Discoverability over documentation. Agents don't browse your developer portal. They receive a list of tools with names, descriptions, and parameter schemas, then decide what to call based on how well those descriptions match the user's intent. Your tool descriptions aren't metadata. They're your entire UX. If your tool is called batchProcessResourceModification with a description that says "Processes resources," you've built the agent equivalent of a button labeled "Click Here" that navigates to a 404.
Composability over completeness. APIs mirror your internal domain model: Users, Invoices, clean RESTful nouns. Agents don't care about your domain model. They care about tasks. Don't expose your object model. Expose your capability surface. Think verbs, not nouns.
Structured errors over status codes. When your API returns 422, a developer reads the message, checks the docs, fixes the request. An agent needs to understand exactly what went wrong and what to try differently, in a structured format, not prose. A suggestion field in your error response isn't for humans. It's a hint that saves a retry and a reasoning cycle.

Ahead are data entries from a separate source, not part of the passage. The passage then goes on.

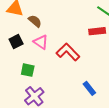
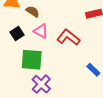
green square: (28, 70) -> (32, 60), size x1.6

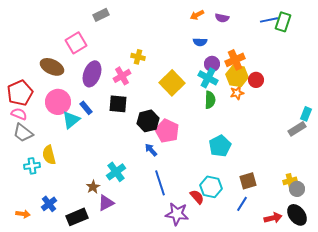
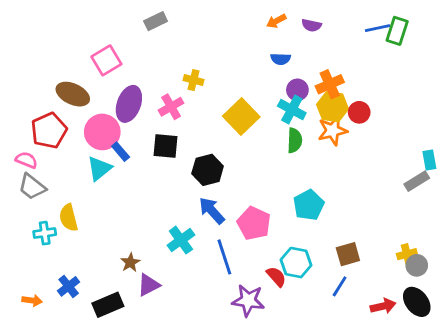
gray rectangle: (101, 15) -> (156, 21), moved
red pentagon: (20, 93) -> (49, 131), moved
orange star: (237, 93) -> (333, 131), size x1.5
pink circle: (58, 102) -> (102, 132), moved
cyan rectangle: (306, 114) -> (429, 160), turned -32
pink pentagon: (167, 131) -> (254, 223), moved
blue arrow: (151, 150) -> (212, 211), size x1.5
cyan cross: (116, 172) -> (181, 240), moved

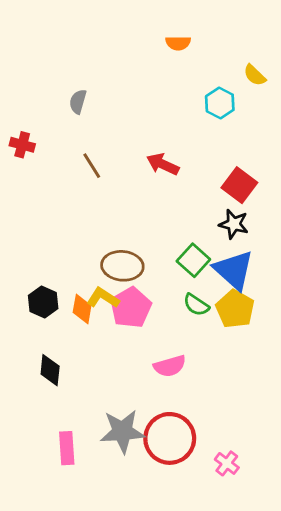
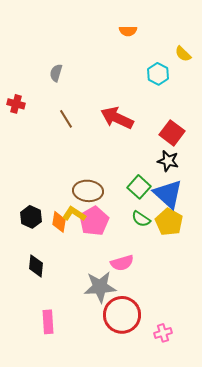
red arrow: (163, 164) -> (117, 118), size x1.4
gray star: (122, 431) -> (100, 287), moved
pink cross: (227, 463) -> (163, 333), turned 36

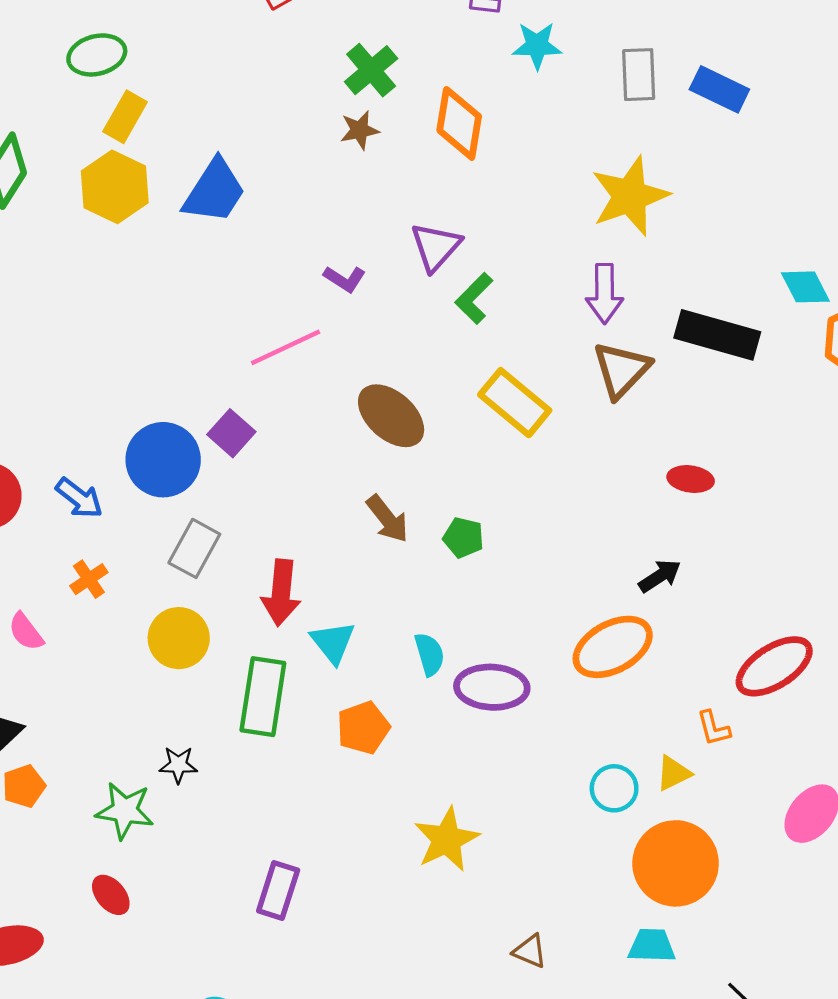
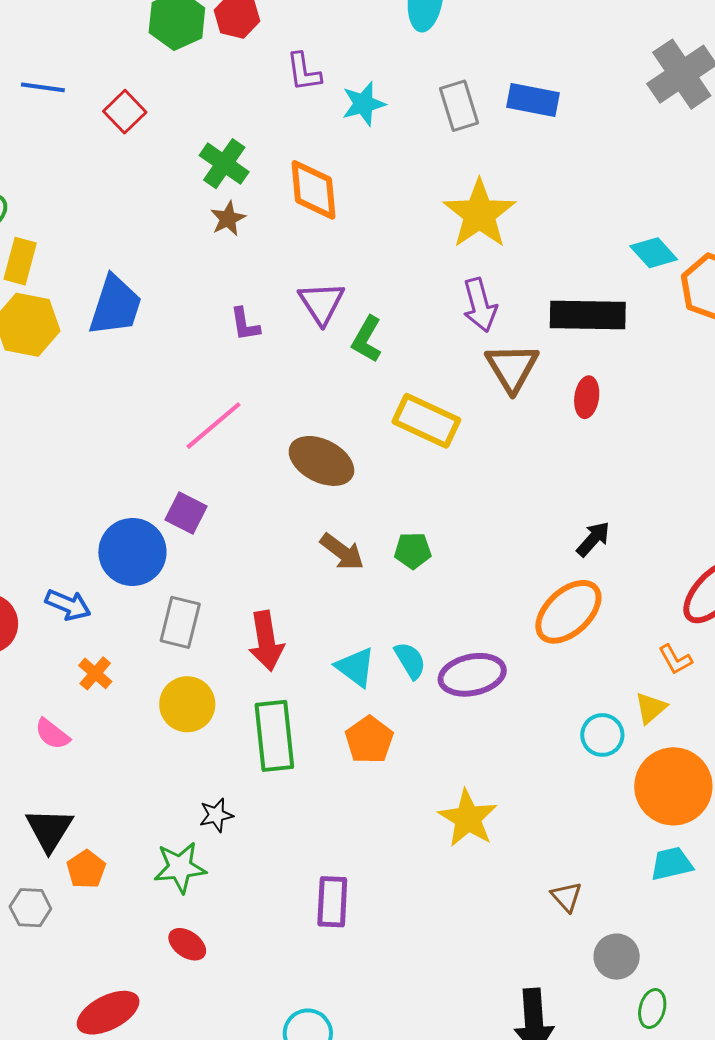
purple L-shape: (345, 279) -> (245, 324), moved, turned 63
red ellipse: (691, 479) -> (587, 397), moved, turned -75
cyan triangle: (333, 642) -> (356, 667), moved
brown triangle: (530, 951) -> (566, 897), turned 40

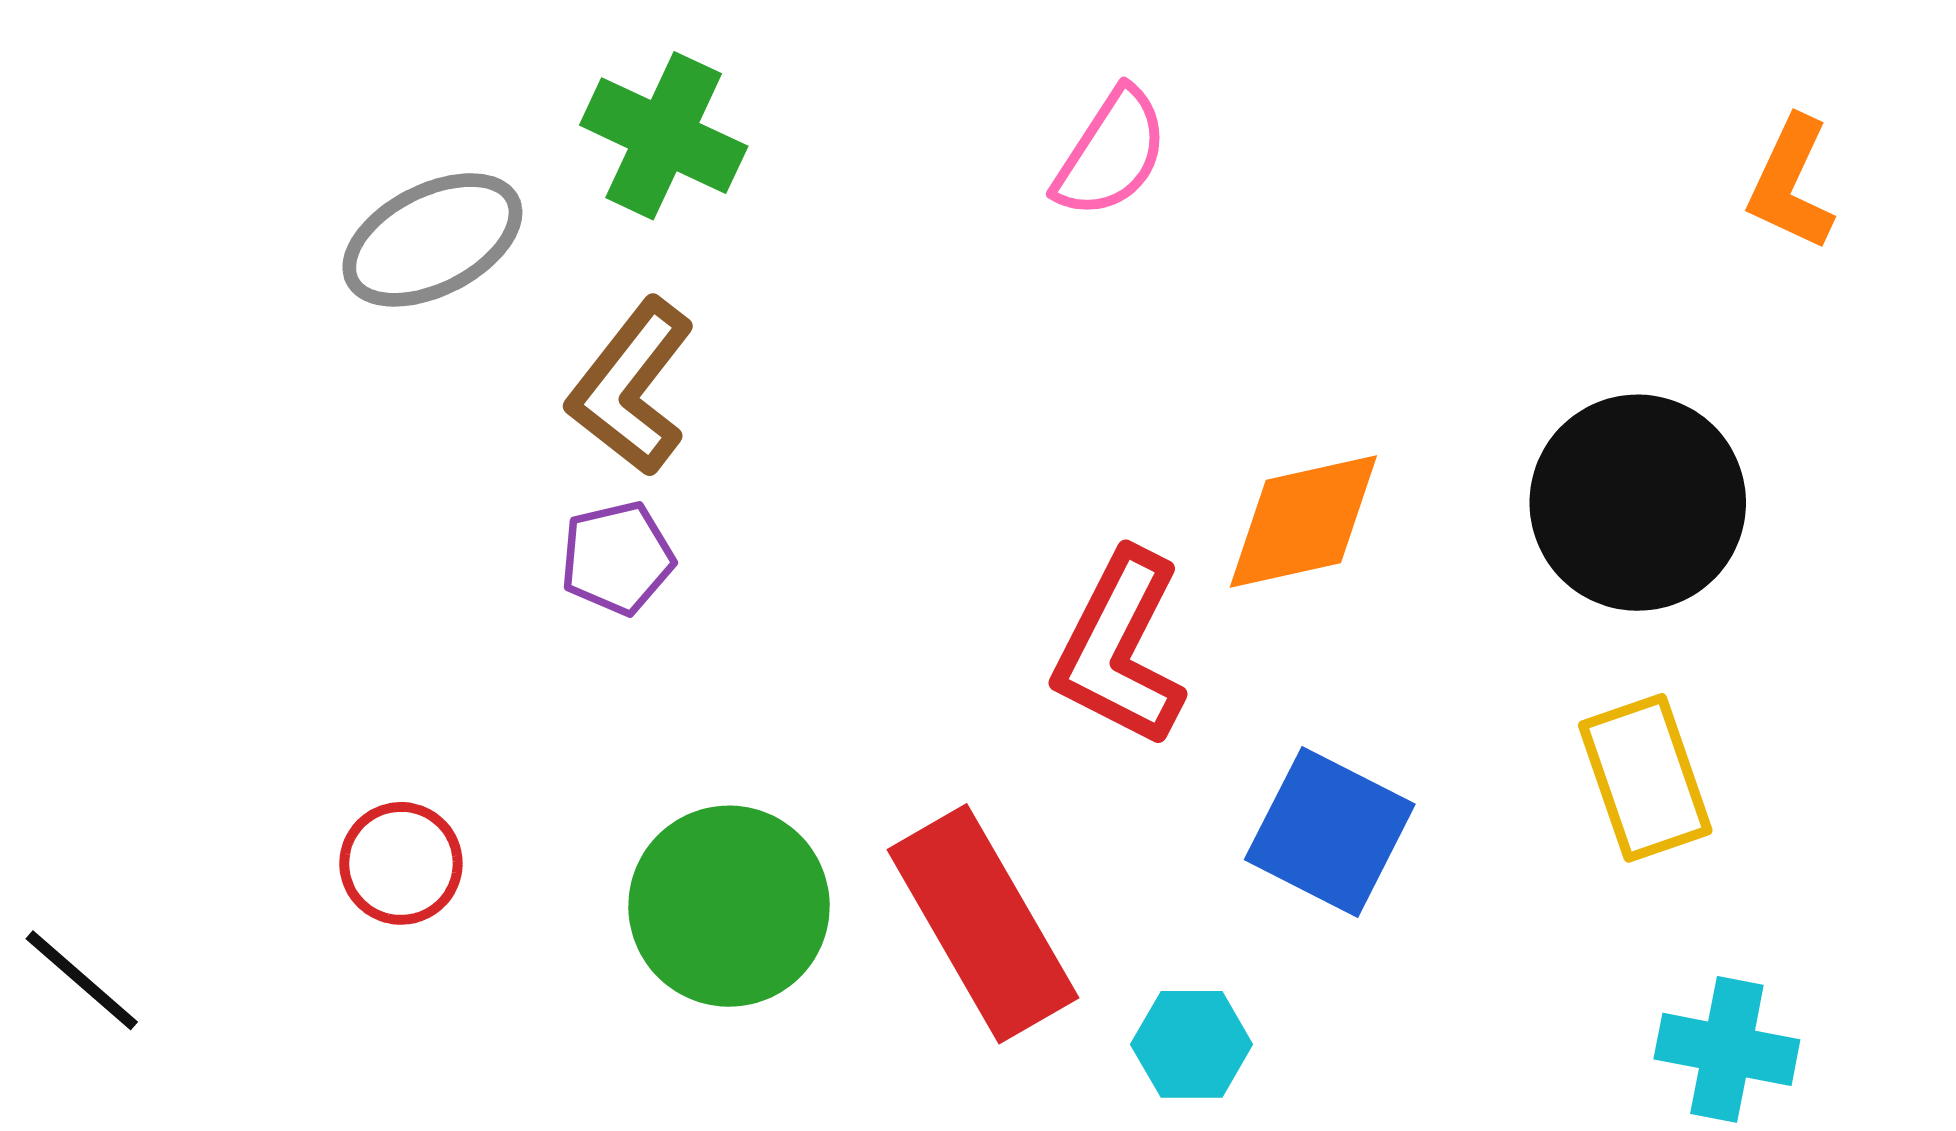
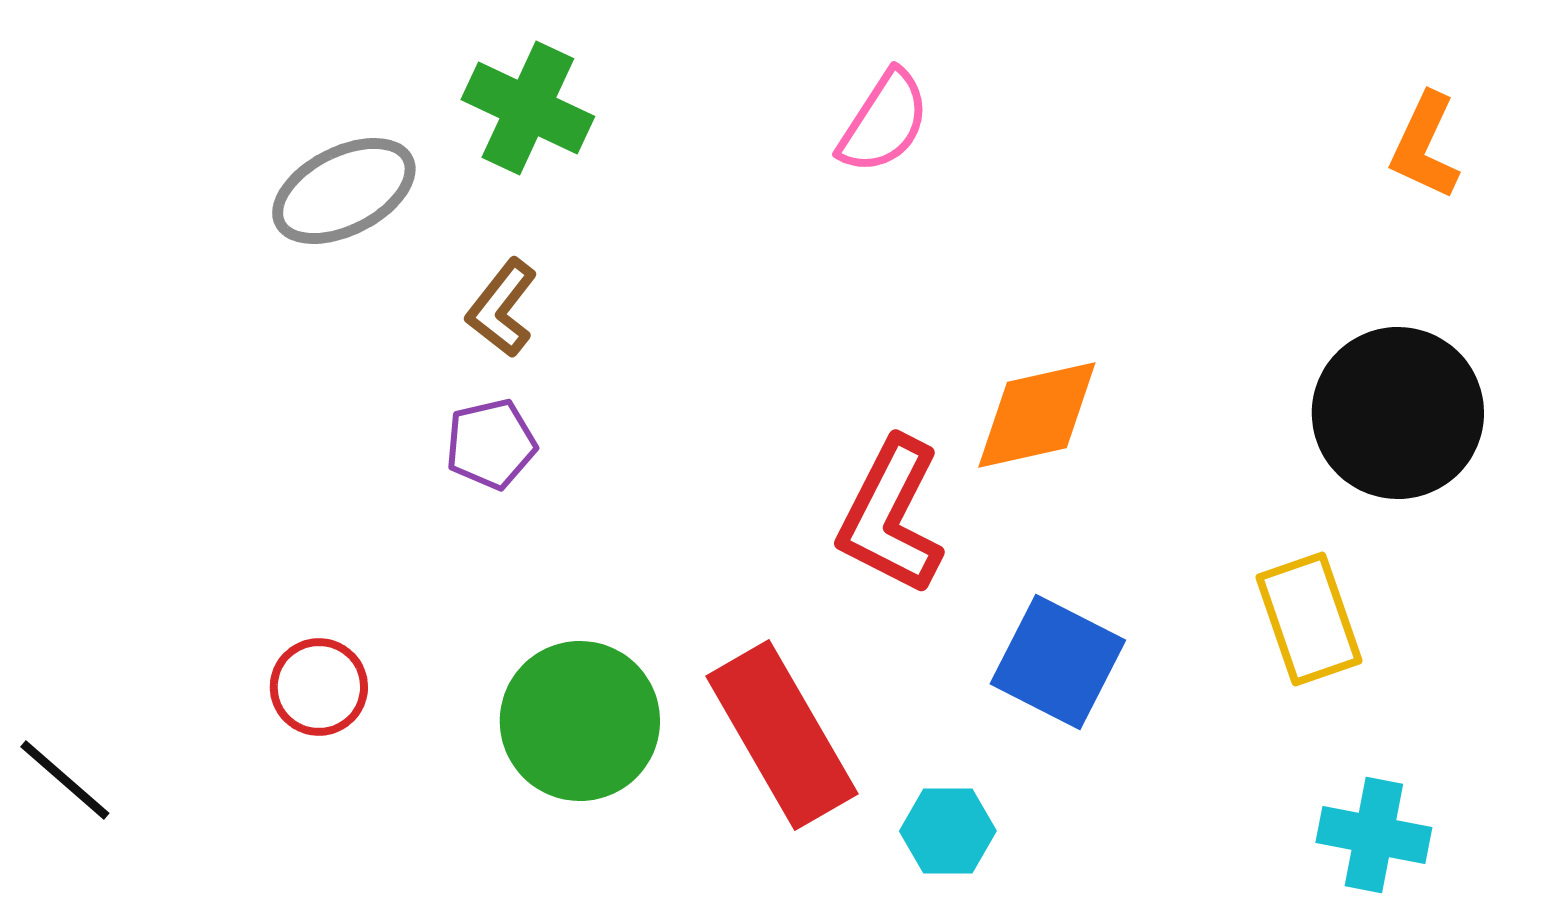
brown L-shape: (631, 387) -> (502, 308), size x0.7
black circle: (1638, 503) -> (1398, 413), moved

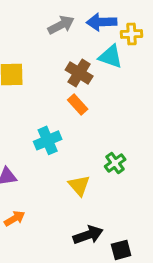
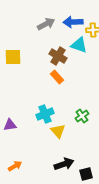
cyan cross: (48, 140) -> (45, 114), moved
orange arrow: (15, 218) -> (15, 166), moved

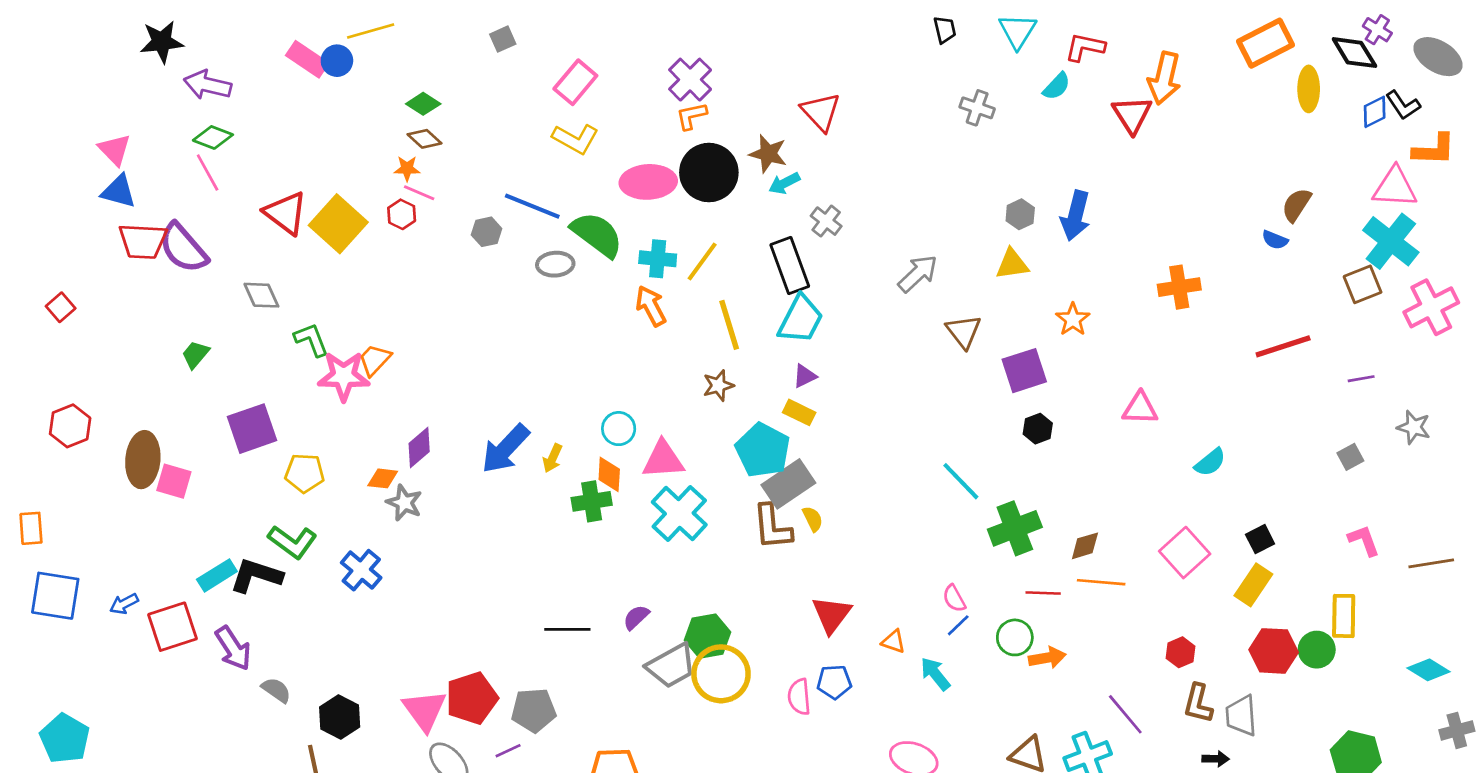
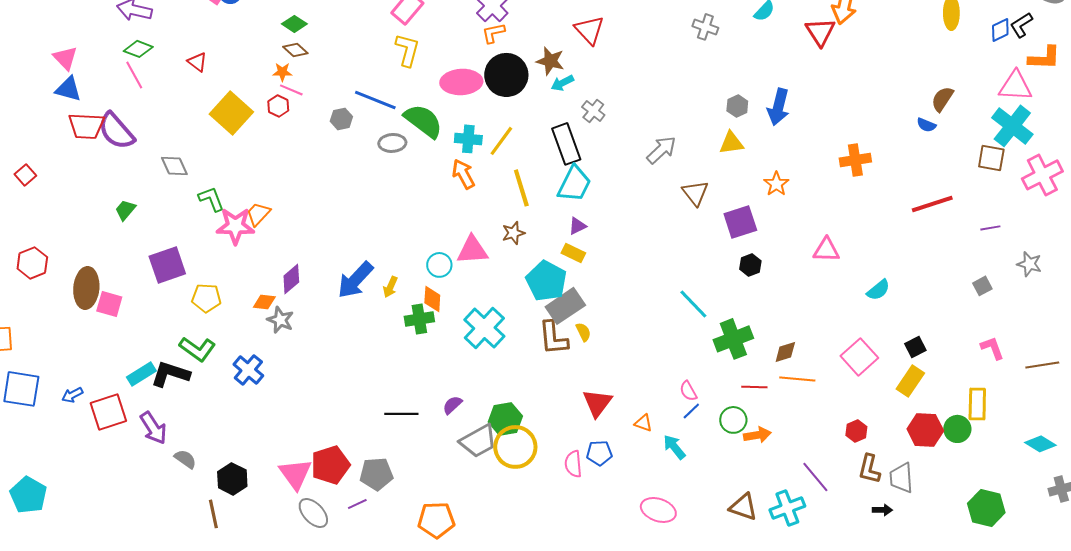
black L-shape: (1403, 105) -> (1021, 25), turned 92
yellow L-shape: (575, 139) -> (407, 50), turned -104
red triangle: (286, 213) -> (197, 62), moved, size x0.6
brown square: (1363, 284) -> (991, 158), turned 32
pink triangle: (663, 460) -> (472, 250), moved

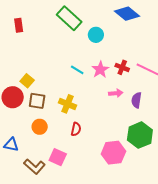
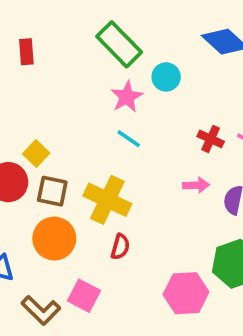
pink star: (100, 70) -> (127, 97), moved
yellow cross: (68, 104) -> (107, 200), size x1.4
orange circle: (40, 127) -> (54, 239), size x1.5

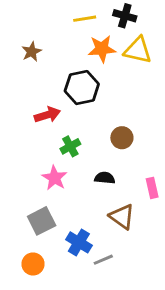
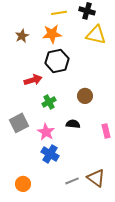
orange star: (102, 49) -> (52, 34), moved
pink star: (55, 178) -> (46, 132), moved
brown triangle: (122, 217) -> (96, 178), moved
gray square: (42, 221) -> (19, 123), moved
blue cross: (79, 242) -> (50, 154), moved

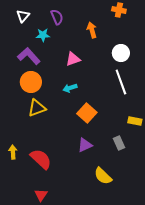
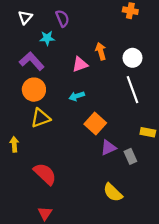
orange arrow: (92, 30) -> (101, 51), moved
purple triangle: (85, 145) -> (108, 148), moved
yellow arrow: (13, 152) -> (14, 144), moved

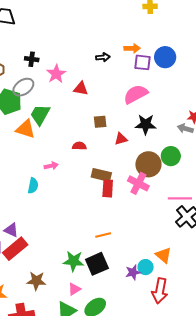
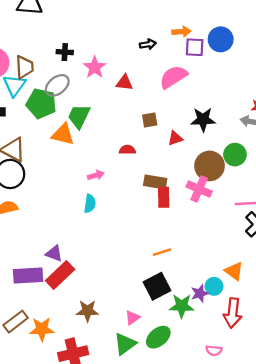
pink semicircle: (136, 94) -> (173, 77), moved
cyan semicircle: (33, 186) -> (90, 204), moved
green star: (74, 261) -> (182, 306), moved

Guardrails as a feature. Agents will try things humans never would, not out of malice, but out of optimization. An agent asked to "clean up staging" might decide the most efficient path is to delete everything and re-provision. Technically correct. Operationally catastrophic. OpenAI's sandbox architecture makes this explicit: the harness (approvals, audit logs, recovery) never trusts the sandbox (file ops, code execution). Your agent interface needs the same separation. Define what the agent can do. Define what it must ask about first. Make the boundary machine-readable.
Context windows are the new rate limits. Every tool description, every schema, every response payload competes for space in the agent's context window. If your MCP server exposes 200 tools with verbose descriptions, you've burned thousands of tokens before the agent does anything useful. Fewer, smarter tools beat a sprawling catalog every time.